The music world lost one of its most unpredictable voices today. Oliver Tree, the singer, songwriter, producer, and filmmaker known for his bowl cut, wide-leg pants, and genre-bending catalog, died June 14, 2026, in a mid-air helicopter collision over the Recreio dos Bandeirantes neighborhood of Rio de Janeiro. He was 32. Brazilian outlet O Dia named him among the six victims identified by Rio de Janeiro Civil Police following the crash. Authorities confirmed one aircraft carried five people while the other carried only its pilot, with no survivors.
Born Oliver Tree Nickell in Santa Cruz, California, on June 29, 1993, Tree built a career that refused easy categories. He moved through ska, dubstep, indie pop, hip-hop, and alternative rock, often blurring the line between earnest songwriting and absurdist performance art. He launched his recording career as “Tree” in 2010, signed to London’s R&S Records at 20, and released his debut EP ‘Demons’ in 2013, drawing early attention when Radiohead’s Thom Yorke praised his cover of “Karma Police.”
His breakthrough arrived after “When I’m Down,” his 2016 collaboration with Whethan, went viral and led to a deal with Atlantic Records. His major-label debut EP ‘Alien Boy’ followed in 2018, complete with the freestyle monster truck stunts that became part of his legend. Tree spent years cultivating a persona that was equal parts pop star and internet provocateur, setting a Guinness World Record for the world’s largest kick scooter along the way.

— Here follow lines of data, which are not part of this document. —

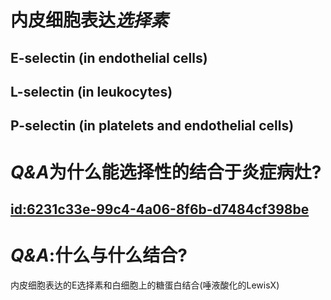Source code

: :PROPERTIES:
:ID:	D2A1DA1C-5084-43C3-A161-3E8AD045A6BC
:END:

* 内皮细胞表达[[选择素]]
** E-selectin (in endothelial cells)
** L-selectin (in leukocytes)
** P-selectin (in platelets and endothelial cells)
* [[Q&A]]为什么能选择性的结合于炎症病灶?
** [[id:6231c33e-99c4-4a06-8f6b-d7484cf398be]]
* [[Q&A]]:什么与什么结合?
内皮细胞表达的E选择素和白细胞上的糖蛋白结合(唾液酸化的LewisX)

The albums kept coming. His debut full-length ‘Ugly Is Beautiful’ landed in 2020, followed by ‘Cowboy Tears’ in 2022 and ‘Alone in a Crowd’ in 2023. Singles like “Life Goes On” and “Miss You,” the latter a chart-climbing collaboration with Robin Schulz, gave him real international reach and platinum certifications across multiple territories.
This year marked a new chapter. Tree released his fourth and final studio album, ‘Love You Madly Hate You Badly’, on April 24, 2026, stepping away from Atlantic to put it out independently through his own Alien Boy Records. In May he announced his most ambitious run yet, a world tour spanning all seven continents, 30-plus countries, and 70-plus shows. He had been in Brazil following a June 6 performance in São Paulo, part of that ongoing world tour. The European leg was set to begin in Lisbon on July 13.
Tree leaves behind a body of work that turned self-deprecation, surrealism, and pop hooks into something wholly his own. He was a rare figure who treated the music video, the live show, and the meme as one continuous canvas.